[[ Records for processing open ]]

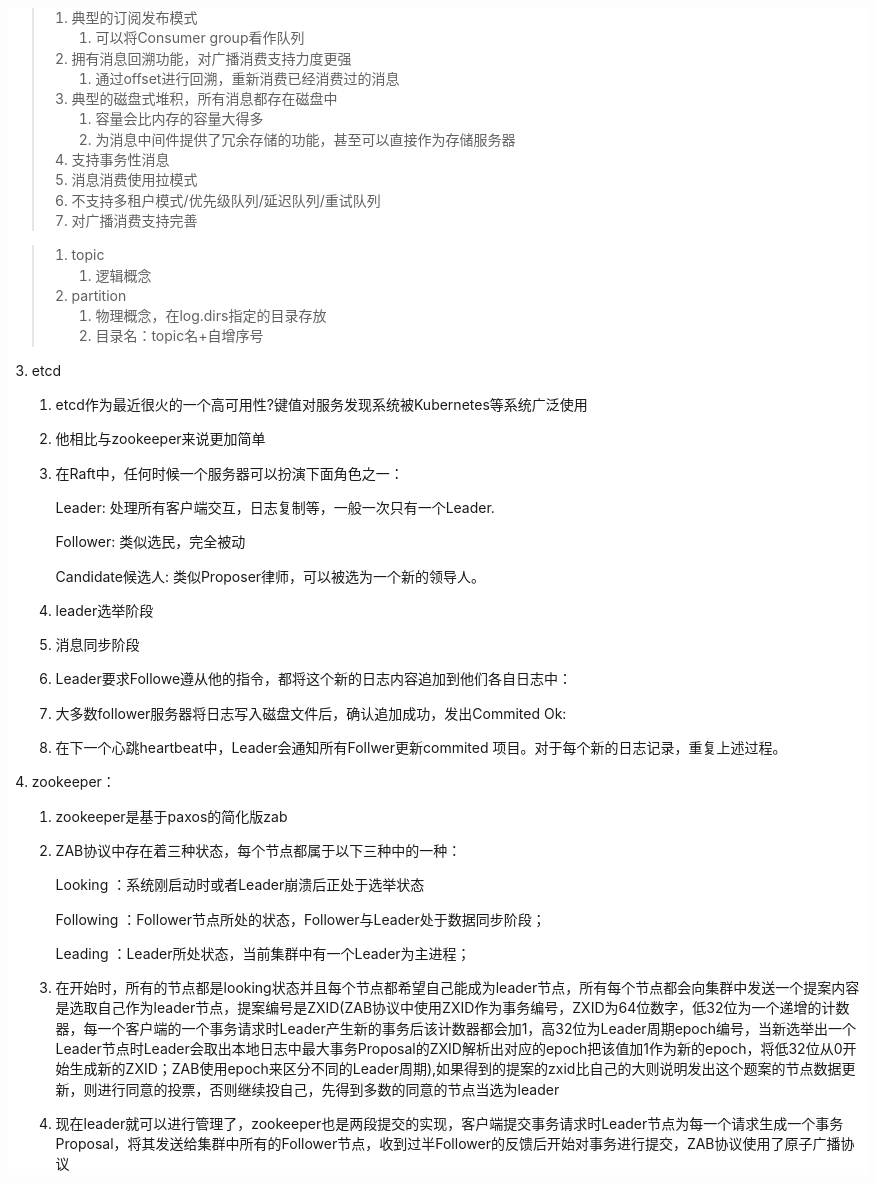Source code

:    > 1. 典型的订阅发布模式
   >    1. 可以将Consumer  group看作队列
   > 2. 拥有消息回溯功能，对广播消费支持力度更强
   >    1. 通过offset进行回溯，重新消费已经消费过的消息
   > 3. 典型的磁盘式堆积，所有消息都存在磁盘中
   >    1. 容量会比内存的容量大得多
   >    2. 为消息中间件提供了冗余存储的功能，甚至可以直接作为存储服务器
   > 4. 支持事务性消息
   > 5. 消息消费使用拉模式
   > 6. 不支持多租户模式/优先级队列/延迟队列/重试队列
   > 7. 对广播消费支持完善

   > 1. topic
   >    1. 逻辑概念
   > 2. partition
   >    1. 物理概念，在log.dirs指定的目录存放
   >    2. 目录名：topic名+自增序号

3. etcd
   1. etcd作为最近很火的一个高可用性?键值对服务发现系统被Kubernetes等系统广泛使用

   2. 他相比与zookeeper来说更加简单

   3. 在Raft中，任何时候一个服务器可以扮演下面角色之一：

      Leader: 处理所有客户端交互，日志复制等，一般一次只有一个Leader.

      Follower: 类似选民，完全被动

      Candidate候选人: 类似Proposer律师，可以被选为一个新的领导人。

   4. leader选举阶段

   5. 消息同步阶段

   6. Leader要求Followe遵从他的指令，都将这个新的日志内容追加到他们各自日志中：

   7. 大多数follower服务器将日志写入磁盘文件后，确认追加成功，发出Commited Ok:

   8. 在下一个心跳heartbeat中，Leader会通知所有Follwer更新commited 项目。对于每个新的日志记录，重复上述过程。

4. zookeeper：
   1. zookeeper是基于paxos的简化版zab

   2. ZAB协议中存在着三种状态，每个节点都属于以下三种中的一种：

      Looking ：系统刚启动时或者Leader崩溃后正处于选举状态

      Following ：Follower节点所处的状态，Follower与Leader处于数据同步阶段；

      Leading ：Leader所处状态，当前集群中有一个Leader为主进程；

   3. 在开始时，所有的节点都是looking状态并且每个节点都希望自己能成为leader节点，所有每个节点都会向集群中发送一个提案内容是选取自己作为leader节点，提案编号是ZXID(ZAB协议中使用ZXID作为事务编号，ZXID为64位数字，低32位为一个递增的计数器，每一个客户端的一个事务请求时Leader产生新的事务后该计数器都会加1，高32位为Leader周期epoch编号，当新选举出一个Leader节点时Leader会取出本地日志中最大事务Proposal的ZXID解析出对应的epoch把该值加1作为新的epoch，将低32位从0开始生成新的ZXID；ZAB使用epoch来区分不同的Leader周期),如果得到的提案的zxid比自己的大则说明发出这个题案的节点数据更新，则进行同意的投票，否则继续投自己，先得到多数的同意的节点当选为leader

   4. 现在leader就可以进行管理了，zookeeper也是两段提交的实现，客户端提交事务请求时Leader节点为每一个请求生成一个事务Proposal，将其发送给集群中所有的Follower节点，收到过半Follower的反馈后开始对事务进行提交，ZAB协议使用了原子广播协议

[[ Records for processing closed ]]

Exercise
Leave out the pictures, then return every line of the data exactly.

Your solution
Source code

:    > 1. 典型的订阅发布模式
   >    1. 可以将Consumer  group看作队列
   > 2. 拥有消息回溯功能，对广播消费支持力度更强
   >    1. 通过offset进行回溯，重新消费已经消费过的消息
   > 3. 典型的磁盘式堆积，所有消息都存在磁盘中
   >    1. 容量会比内存的容量大得多
   >    2. 为消息中间件提供了冗余存储的功能，甚至可以直接作为存储服务器
   > 4. 支持事务性消息
   > 5. 消息消费使用拉模式
   > 6. 不支持多租户模式/优先级队列/延迟队列/重试队列
   > 7. 对广播消费支持完善

   > 1. topic
   >    1. 逻辑概念
   > 2. partition
   >    1. 物理概念，在log.dirs指定的目录存放
   >    2. 目录名：topic名+自增序号

3. etcd
   1. etcd作为最近很火的一个高可用性?键值对服务发现系统被Kubernetes等系统广泛使用

   2. 他相比与zookeeper来说更加简单

   3. 在Raft中，任何时候一个服务器可以扮演下面角色之一：

      Leader: 处理所有客户端交互，日志复制等，一般一次只有一个Leader.

      Follower: 类似选民，完全被动

      Candidate候选人: 类似Proposer律师，可以被选为一个新的领导人。

   4. leader选举阶段

   5. 消息同步阶段

   6. Leader要求Followe遵从他的指令，都将这个新的日志内容追加到他们各自日志中：

   7. 大多数follower服务器将日志写入磁盘文件后，确认追加成功，发出Commited Ok:

   8. 在下一个心跳heartbeat中，Leader会通知所有Follwer更新commited 项目。对于每个新的日志记录，重复上述过程。

4. zookeeper：
   1. zookeeper是基于paxos的简化版zab

   2. ZAB协议中存在着三种状态，每个节点都属于以下三种中的一种：

      Looking ：系统刚启动时或者Leader崩溃后正处于选举状态

      Following ：Follower节点所处的状态，Follower与Leader处于数据同步阶段；

      Leading ：Leader所处状态，当前集群中有一个Leader为主进程；

   3. 在开始时，所有的节点都是looking状态并且每个节点都希望自己能成为leader节点，所有每个节点都会向集群中发送一个提案内容是选取自己作为leader节点，提案编号是ZXID(ZAB协议中使用ZXID作为事务编号，ZXID为64位数字，低32位为一个递增的计数器，每一个客户端的一个事务请求时Leader产生新的事务后该计数器都会加1，高32位为Leader周期epoch编号，当新选举出一个Leader节点时Leader会取出本地日志中最大事务Proposal的ZXID解析出对应的epoch把该值加1作为新的epoch，将低32位从0开始生成新的ZXID；ZAB使用epoch来区分不同的Leader周期),如果得到的提案的zxid比自己的大则说明发出这个题案的节点数据更新，则进行同意的投票，否则继续投自己，先得到多数的同意的节点当选为leader

   4. 现在leader就可以进行管理了，zookeeper也是两段提交的实现，客户端提交事务请求时Leader节点为每一个请求生成一个事务Proposal，将其发送给集群中所有的Follower节点，收到过半Follower的反馈后开始对事务进行提交，ZAB协议使用了原子广播协议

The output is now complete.